Neersen: Festspiele - Hoppenstedt von nebenan

Amüsante „Dramatische Werke“ von Loriot begeisterten die Premierengäste.

Neersen. Um die Frage gleich vorweg zu beantworten: Ja, es geht! Und es geht sogar sehr gut! Die berühmten Sketche von Loriot funktionieren auch auf der großen Freilichtbühne.

Das können die Besucher der Premiere von "Loriots dramatische Werke" bestätigen. Denn die kamen aus dem Lachen zeitweise nicht mehr raus.

In schweren Zeiten wollen die Leute Leichtes sehen: Vor diesem Hintergrund hatte Intendantin Astrid Jacob nach einem nachdenklichen "Nathan" im Vorjahr diesmal Hintergründiges aus dem Schatzkästlein des Loriotschen Humors zusammengestellt.

"Der Mitmensch", "Ehe und Familie", "Politik" und "Fernsehen" bilden die Zielscheibe seiner treffsicheren, oft bitterbösen Pointen. Das Verblüffende: Auch wenn die "aktuellen" Bezüge schon mehr als 30 Jahre alt sind (oder wissen Sie noch, wann der Innenminister Baum hieß?), funktioniert die Komik.

Denn Hand aufs Herz: Eine Familie Hoppenstedt hat doch jeder gleich nebenan. Und den Streit ums Frühstücksei kennt man aus eigenem Erleben.

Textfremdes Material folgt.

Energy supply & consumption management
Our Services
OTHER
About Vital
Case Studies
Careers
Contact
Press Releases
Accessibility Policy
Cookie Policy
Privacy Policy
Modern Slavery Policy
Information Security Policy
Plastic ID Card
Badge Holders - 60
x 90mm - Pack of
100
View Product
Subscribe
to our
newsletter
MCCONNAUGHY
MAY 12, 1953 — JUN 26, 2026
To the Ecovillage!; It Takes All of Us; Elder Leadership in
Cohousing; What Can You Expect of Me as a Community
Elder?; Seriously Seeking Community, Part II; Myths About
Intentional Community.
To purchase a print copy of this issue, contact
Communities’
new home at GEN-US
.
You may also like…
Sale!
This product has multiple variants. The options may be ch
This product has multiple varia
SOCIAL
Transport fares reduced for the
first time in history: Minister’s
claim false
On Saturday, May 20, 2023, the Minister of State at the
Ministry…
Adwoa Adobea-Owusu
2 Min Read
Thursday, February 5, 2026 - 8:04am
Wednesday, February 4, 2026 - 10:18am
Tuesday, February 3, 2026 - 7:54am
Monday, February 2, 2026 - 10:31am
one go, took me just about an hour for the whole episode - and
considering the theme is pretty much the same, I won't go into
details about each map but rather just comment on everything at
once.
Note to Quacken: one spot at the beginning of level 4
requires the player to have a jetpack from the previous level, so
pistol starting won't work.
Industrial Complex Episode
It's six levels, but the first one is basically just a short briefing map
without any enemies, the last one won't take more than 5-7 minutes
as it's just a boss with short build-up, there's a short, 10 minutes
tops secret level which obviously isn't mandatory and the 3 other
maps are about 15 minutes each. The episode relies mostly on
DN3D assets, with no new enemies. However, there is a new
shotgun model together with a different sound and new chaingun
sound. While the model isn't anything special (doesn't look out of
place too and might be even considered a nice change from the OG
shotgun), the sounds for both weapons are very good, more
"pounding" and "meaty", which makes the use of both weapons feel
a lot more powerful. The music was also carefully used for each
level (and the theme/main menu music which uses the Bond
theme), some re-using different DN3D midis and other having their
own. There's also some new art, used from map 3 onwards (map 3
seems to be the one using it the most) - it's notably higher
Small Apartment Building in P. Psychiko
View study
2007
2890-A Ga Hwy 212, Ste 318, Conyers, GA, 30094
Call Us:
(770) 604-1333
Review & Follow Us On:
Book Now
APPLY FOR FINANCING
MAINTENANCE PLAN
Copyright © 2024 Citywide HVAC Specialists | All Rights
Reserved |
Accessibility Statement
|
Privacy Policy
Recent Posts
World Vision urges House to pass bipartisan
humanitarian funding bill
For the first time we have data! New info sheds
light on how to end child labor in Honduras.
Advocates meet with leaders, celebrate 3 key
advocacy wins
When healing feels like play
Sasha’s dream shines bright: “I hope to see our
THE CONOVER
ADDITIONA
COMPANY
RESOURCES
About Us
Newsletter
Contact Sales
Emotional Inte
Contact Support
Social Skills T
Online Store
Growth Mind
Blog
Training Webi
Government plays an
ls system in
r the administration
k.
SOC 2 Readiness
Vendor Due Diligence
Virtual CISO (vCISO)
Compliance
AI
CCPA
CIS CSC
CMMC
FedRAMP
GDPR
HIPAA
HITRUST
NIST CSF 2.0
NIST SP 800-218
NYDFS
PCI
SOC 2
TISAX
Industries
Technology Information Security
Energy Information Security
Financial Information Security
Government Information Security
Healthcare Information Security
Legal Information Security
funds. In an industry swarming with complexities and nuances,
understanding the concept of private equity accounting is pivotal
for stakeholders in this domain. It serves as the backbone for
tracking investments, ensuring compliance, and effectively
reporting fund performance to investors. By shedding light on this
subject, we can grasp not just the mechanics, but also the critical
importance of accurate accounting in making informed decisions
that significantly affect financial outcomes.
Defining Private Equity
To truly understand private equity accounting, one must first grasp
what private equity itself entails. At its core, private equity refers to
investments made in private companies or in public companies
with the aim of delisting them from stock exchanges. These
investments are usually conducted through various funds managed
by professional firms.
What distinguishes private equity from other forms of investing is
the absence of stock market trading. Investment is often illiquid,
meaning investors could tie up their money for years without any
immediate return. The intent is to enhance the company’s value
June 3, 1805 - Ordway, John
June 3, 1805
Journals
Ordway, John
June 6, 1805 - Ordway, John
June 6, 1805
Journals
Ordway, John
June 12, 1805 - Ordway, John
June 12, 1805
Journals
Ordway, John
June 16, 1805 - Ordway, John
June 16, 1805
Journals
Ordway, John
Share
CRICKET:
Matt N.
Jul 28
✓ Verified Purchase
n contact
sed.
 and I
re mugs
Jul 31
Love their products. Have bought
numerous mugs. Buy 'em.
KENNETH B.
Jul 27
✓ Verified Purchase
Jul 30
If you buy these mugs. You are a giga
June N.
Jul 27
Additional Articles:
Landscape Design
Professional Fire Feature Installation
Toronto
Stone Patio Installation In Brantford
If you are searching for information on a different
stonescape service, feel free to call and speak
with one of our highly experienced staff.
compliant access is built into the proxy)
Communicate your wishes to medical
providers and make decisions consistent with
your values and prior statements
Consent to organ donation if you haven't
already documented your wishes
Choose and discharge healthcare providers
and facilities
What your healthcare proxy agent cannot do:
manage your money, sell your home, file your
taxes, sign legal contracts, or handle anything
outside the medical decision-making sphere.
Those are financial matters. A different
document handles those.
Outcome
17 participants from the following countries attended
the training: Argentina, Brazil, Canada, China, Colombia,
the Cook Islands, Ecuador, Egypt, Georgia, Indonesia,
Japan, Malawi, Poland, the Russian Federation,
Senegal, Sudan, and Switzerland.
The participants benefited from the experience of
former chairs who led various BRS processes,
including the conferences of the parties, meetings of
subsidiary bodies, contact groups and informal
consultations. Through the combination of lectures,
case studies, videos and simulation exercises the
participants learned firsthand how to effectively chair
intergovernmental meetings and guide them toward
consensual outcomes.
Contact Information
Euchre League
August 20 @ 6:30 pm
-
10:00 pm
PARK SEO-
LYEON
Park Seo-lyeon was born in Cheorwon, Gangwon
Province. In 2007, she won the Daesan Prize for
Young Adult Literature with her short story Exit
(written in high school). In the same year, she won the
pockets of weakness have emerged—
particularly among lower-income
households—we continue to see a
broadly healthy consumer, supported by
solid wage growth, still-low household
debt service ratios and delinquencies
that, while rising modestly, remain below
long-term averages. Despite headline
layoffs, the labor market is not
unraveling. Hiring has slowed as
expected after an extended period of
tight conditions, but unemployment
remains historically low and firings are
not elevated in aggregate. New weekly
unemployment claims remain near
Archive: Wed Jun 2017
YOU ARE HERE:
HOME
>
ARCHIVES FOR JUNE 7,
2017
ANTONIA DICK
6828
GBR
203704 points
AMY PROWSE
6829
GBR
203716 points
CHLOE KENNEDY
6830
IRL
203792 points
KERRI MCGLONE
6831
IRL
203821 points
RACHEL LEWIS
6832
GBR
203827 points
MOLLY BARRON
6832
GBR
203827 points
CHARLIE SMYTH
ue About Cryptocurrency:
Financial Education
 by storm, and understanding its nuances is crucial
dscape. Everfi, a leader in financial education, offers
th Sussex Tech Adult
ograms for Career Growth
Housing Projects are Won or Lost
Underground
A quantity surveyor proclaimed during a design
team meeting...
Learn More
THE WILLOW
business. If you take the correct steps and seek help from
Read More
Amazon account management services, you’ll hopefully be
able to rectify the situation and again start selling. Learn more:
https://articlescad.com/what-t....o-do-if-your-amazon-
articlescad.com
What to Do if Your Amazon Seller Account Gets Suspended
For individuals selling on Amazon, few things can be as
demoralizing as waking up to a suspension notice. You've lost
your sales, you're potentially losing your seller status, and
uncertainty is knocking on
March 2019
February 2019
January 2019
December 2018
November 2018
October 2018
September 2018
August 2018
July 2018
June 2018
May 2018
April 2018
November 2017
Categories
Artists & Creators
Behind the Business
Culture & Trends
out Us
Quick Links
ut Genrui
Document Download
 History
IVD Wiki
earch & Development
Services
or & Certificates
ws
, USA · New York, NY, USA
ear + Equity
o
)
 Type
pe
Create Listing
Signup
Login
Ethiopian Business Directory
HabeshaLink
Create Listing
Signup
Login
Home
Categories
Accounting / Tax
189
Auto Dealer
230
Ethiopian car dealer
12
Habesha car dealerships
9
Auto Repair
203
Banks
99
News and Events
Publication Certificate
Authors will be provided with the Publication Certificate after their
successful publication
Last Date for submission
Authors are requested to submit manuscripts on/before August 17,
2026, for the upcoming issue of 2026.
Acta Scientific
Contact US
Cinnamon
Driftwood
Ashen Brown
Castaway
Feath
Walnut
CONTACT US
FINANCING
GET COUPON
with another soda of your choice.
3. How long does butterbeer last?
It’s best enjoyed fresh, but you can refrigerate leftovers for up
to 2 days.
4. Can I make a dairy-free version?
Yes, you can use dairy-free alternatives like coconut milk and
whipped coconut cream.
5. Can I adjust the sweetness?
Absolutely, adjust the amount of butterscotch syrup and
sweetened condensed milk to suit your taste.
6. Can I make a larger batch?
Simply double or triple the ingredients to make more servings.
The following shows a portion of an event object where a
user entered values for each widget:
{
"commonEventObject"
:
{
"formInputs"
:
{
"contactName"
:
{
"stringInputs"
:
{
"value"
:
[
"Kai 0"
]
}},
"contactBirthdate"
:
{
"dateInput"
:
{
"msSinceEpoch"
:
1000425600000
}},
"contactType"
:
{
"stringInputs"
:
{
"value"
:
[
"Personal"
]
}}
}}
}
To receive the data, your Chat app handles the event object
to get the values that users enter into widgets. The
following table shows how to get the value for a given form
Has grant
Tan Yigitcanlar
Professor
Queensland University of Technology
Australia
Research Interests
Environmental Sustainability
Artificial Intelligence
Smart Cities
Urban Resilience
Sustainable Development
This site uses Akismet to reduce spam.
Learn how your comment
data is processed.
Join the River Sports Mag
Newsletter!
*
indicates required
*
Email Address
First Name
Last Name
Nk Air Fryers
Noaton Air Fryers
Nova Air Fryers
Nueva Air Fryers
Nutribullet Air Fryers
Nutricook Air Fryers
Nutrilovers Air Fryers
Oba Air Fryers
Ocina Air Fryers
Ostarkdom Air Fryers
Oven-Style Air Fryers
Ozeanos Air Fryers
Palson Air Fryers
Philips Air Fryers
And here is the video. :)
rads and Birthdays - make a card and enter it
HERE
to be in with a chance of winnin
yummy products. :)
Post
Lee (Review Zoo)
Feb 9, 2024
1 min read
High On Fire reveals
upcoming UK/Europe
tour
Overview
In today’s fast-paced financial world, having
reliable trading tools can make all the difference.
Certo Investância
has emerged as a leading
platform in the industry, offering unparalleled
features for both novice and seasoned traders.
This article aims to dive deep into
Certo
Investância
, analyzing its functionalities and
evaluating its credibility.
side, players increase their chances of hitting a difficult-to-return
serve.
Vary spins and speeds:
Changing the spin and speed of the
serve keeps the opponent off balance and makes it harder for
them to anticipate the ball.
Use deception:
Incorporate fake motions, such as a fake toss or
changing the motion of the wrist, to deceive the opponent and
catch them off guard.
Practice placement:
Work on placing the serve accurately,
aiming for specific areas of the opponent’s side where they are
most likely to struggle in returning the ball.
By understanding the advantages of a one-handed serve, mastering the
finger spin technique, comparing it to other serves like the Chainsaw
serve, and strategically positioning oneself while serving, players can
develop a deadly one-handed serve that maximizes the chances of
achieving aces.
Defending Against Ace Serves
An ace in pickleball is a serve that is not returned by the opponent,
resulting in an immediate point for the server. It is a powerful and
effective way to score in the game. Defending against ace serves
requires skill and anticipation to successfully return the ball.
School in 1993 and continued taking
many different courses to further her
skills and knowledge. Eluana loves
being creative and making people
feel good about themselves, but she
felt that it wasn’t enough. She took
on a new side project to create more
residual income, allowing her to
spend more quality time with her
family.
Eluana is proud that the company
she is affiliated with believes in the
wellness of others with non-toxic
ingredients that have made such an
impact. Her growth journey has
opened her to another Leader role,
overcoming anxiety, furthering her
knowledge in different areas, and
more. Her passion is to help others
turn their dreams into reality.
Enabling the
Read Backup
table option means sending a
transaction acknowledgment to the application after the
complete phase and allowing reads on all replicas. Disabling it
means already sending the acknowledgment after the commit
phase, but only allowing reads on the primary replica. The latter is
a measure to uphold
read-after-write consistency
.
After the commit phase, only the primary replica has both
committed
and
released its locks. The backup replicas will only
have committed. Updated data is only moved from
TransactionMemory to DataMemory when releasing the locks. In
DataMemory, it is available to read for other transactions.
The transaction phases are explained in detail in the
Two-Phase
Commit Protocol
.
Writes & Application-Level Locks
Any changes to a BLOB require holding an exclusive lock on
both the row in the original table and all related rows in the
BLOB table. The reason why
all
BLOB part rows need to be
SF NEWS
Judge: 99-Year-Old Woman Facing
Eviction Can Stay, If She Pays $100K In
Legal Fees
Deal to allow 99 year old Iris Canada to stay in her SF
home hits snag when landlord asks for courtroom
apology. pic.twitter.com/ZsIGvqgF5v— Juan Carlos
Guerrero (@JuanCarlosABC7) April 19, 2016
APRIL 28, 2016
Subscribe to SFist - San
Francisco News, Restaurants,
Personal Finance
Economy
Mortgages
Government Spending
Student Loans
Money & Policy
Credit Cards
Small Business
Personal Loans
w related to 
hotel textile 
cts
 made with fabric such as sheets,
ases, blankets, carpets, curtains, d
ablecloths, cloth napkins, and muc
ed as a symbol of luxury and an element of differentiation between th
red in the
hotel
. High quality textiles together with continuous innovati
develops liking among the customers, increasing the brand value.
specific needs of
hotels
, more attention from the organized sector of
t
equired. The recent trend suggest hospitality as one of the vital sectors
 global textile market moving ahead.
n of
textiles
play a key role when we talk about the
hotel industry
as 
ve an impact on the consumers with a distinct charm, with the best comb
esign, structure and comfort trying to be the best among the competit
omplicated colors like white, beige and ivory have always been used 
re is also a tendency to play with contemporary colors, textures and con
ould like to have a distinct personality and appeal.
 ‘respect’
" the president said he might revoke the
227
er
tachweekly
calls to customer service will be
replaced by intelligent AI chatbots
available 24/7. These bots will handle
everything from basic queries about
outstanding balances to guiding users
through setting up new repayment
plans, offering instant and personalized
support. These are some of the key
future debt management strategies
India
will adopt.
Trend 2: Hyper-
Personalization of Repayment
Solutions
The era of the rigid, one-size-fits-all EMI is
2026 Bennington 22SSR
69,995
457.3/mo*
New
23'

Sprachlich bleibt die Aufführung ganz werkgetreu. Nur kleine rheinische Variationen des humoristischen "Klassikers" hat Astrid Jacob vorgenommen.

So beim Streit um besagtes Ei, wo die in die Enge getriebene Hausfrau behauptet, dass sie es im "Jeföhl" hat, wann viereinhalb Minuten rum sind - und der Ehemann kontert: "Vielleischt schtimmt da mit deinem Je-föhl wat nich." Claudia Felix (Schiefbahn) und Manuel Struffolino (Köln) fühlen sich in den Rollen ganz daheim.

Überhaupt, die Schauspieler: Gegen die "Bilder im Kopf" anzuspielen, die fast jeder von den Original-Sketchen mit Loriot, Evelyn Hamann und knollennasigen Männlein hat, ist nicht einfach.

Doch die Neersener Akteure sind der Herausforderung gewachsen, sie zelebrieren genüsslich jede Pointe. Ob nun beim Streit um den "Kosakenzipfel", bei Diskussionen in der Badewanne, erotischen Verstrickungen zwischen Chef und Sekretärin oder den Vorbereitungen auf das Jodeldilpom ("Hollero du dödel die").

Bei Letzterem weiß Hartmut Scheyhing sogar mit echten Jodelkenntnissen zu überzeugen.

Variationen gibt es beim Tempo. Besonders gelungen der Sketch, in dem Hermann (stark: Markus Rührer) seine Ruhe im Sessel sucht und die emsig Fenster putzende Gattin (ebenso stark: Susanne Flury) ständig dazwischen redet.

Da stimmt jede Pause, sitzt jede Geste, jede Mienespiel. Dass dies auch anders sein kann, beweist die Politikerrede im (schwächeren) zweiten Teil der Inszenierung: Da sind die Sprech-Pausen zu lang, der Witz über das übliche Geschwafel verpufft.

Geschickt hat Astrid Jacob die sparsam ausgestatteten Szenen mit Musik verknüpft, die vom "Hummelflug" bis zu Hildegard Knef ("Sei mal verliebt") reicht.

Ebenso wunderbar eignen sich die Kochrezepte als verknüpfendes und zugleich ganz eigenes Element: Mit "Nilpferd in Burgunder" scheint Loriot bereits vor Jahrzehnten den Kochshow-Boom im Fernsehen voraus geahnt und gnadenlos auf die Schippe genommen zu haben.

Insgesamt ein rundherum vergnüglicher Abend. Nur an einer Stelle war das Publikum nicht begeistert. Als nämlich Lottogewinner Erwin Lindemann traurig die Bühne verlassen hatte und dann gar nichts mehr passierte. Bis sich allmählich die bedauernde Erkenntnis breit machte: "Ist etwa schon Schluss?"